Between nine and 12 million people would die and another two to seven million would be injured. The contamination would spread far beyond India and Pakistan. US and British troops in Afghanistan and US troops in Pakistan and Central Asia would be affected.

Pakistan's leading nuclear war specialist, Dr Pervaiz Hoodbhoy, professor of physics at Qaid-e-Azam University in Islamabad, was among those who criticised both his homeland and India for failing to acknowledge the dangers of nuclear power.

He said: "The most frightening delusion is India's trivialisation of Pakistan's nuclear capability, while Pakistan is addicted to nuclear weapons."

Dr Hoobhoy, who also heads the country's anti-nuclear campaign, led a demonstration in Islamabad this month. Just a handful of people turned up to protest on the fourth anniversary of the nuclear tests carried out by India and Pakistan.

Dr Hoodbhoy argues that by pouring scorn on Pakistan's nuclear capability or by claiming that America would never allow Pakistan to go nuclear, Indian strategic planners try to justify a limited war in Kashmir.

"After the upsurge of Kashmiri militancy, denying the potency of Pakistan's nuclear weapons has become more convenient [for India] because it clears the road to a limited war," said Dr Hoodbhoy.

Last week Bruce Reidel, a senior official of the former Clinton administration, admitted that the Pakistani military had mobilised its nuclear weapons during the Kargil conflict in Kashmir in 1999 without telling the then prime minister, Nawaz Sharif.
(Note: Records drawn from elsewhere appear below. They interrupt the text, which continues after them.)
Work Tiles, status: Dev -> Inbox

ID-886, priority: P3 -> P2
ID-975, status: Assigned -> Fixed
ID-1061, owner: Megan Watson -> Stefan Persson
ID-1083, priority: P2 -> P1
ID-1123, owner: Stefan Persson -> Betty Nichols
Today's Kashmiri and Pakistani militants also shelter under the same nuclear umbrella while the population is being held hostage by the two nuclear powers.

According to Dr Hoodbhoy, most Indians and Pakistanis know little about nuclear war and believe that a nuclear explosion just gives a bigger bang than an ordinary bomb.

India and Pakistan have both claimed that they are as responsible as America and the Soviet Union were at the height of the Cold War.

The authorities do not welcome criticism of their nuclear programmes in their respective media.